- _Written task_
Could you write out exactly the lines from the one that contains "X42926000Y30734000D03*" through the last line of the listing below, both included and nothing more?
Start of Data provided
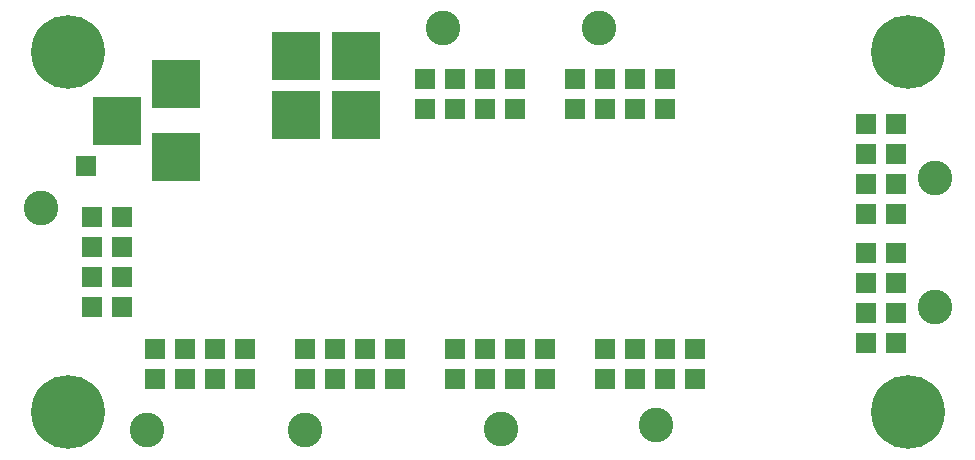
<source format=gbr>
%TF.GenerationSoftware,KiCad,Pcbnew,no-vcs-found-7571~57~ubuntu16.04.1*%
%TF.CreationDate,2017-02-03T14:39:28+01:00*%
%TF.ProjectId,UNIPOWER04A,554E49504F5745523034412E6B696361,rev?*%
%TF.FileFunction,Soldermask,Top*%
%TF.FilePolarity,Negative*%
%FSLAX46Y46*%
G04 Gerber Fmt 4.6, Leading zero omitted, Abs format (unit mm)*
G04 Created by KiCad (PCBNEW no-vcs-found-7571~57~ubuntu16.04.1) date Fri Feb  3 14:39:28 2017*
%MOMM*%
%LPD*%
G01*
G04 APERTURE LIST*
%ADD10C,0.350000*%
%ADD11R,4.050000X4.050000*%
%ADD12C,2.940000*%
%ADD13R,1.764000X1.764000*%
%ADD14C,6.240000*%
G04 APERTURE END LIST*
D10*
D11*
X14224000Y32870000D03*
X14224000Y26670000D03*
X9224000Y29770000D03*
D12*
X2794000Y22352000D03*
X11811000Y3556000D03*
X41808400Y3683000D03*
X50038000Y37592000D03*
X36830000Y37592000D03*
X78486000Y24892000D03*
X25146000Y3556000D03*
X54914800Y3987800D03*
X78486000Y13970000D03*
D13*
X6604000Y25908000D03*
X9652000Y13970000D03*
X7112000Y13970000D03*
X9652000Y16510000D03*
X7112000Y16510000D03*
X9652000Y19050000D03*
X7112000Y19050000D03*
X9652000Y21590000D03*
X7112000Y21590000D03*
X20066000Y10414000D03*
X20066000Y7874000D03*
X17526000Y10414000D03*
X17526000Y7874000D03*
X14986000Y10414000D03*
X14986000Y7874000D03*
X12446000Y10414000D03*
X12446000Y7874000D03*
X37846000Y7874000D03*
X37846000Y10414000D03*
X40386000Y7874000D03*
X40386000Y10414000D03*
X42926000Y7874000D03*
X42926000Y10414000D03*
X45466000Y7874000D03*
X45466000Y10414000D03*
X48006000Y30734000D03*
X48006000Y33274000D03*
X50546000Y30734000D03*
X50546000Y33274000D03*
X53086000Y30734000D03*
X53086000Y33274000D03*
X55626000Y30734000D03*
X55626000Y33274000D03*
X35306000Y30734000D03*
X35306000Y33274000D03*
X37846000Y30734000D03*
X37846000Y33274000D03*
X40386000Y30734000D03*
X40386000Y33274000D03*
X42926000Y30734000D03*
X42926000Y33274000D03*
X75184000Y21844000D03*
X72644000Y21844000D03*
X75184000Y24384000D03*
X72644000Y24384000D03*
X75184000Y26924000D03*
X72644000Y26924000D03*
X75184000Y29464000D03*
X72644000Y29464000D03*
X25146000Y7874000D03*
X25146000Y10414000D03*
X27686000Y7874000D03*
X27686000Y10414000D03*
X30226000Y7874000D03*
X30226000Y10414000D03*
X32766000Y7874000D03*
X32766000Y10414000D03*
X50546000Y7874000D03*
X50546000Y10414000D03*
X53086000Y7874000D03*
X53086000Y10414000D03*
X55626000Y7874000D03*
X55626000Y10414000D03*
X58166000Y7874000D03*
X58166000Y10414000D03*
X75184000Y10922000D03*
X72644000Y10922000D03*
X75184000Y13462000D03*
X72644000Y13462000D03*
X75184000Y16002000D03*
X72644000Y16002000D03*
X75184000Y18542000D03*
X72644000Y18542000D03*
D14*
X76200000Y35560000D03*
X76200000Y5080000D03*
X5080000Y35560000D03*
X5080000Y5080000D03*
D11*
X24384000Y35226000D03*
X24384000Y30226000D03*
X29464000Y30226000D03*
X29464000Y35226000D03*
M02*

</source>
End of Data provided
- _Worked solution_
X42926000Y30734000D03*
X42926000Y33274000D03*
X75184000Y21844000D03*
X72644000Y21844000D03*
X75184000Y24384000D03*
X72644000Y24384000D03*
X75184000Y26924000D03*
X72644000Y26924000D03*
X75184000Y29464000D03*
X72644000Y29464000D03*
X25146000Y7874000D03*
X25146000Y10414000D03*
X27686000Y7874000D03*
X27686000Y10414000D03*
X30226000Y7874000D03*
X30226000Y10414000D03*
X32766000Y7874000D03*
X32766000Y10414000D03*
X50546000Y7874000D03*
X50546000Y10414000D03*
X53086000Y7874000D03*
X53086000Y10414000D03*
X55626000Y7874000D03*
X55626000Y10414000D03*
X58166000Y7874000D03*
X58166000Y10414000D03*
X75184000Y10922000D03*
X72644000Y10922000D03*
X75184000Y13462000D03*
X72644000Y13462000D03*
X75184000Y16002000D03*
X72644000Y16002000D03*
X75184000Y18542000D03*
X72644000Y18542000D03*
D14*
X76200000Y35560000D03*
X76200000Y5080000D03*
X5080000Y35560000D03*
X5080000Y5080000D03*
D11*
X24384000Y35226000D03*
X24384000Y30226000D03*
X29464000Y30226000D03*
X29464000Y35226000D03*
M02*

</source>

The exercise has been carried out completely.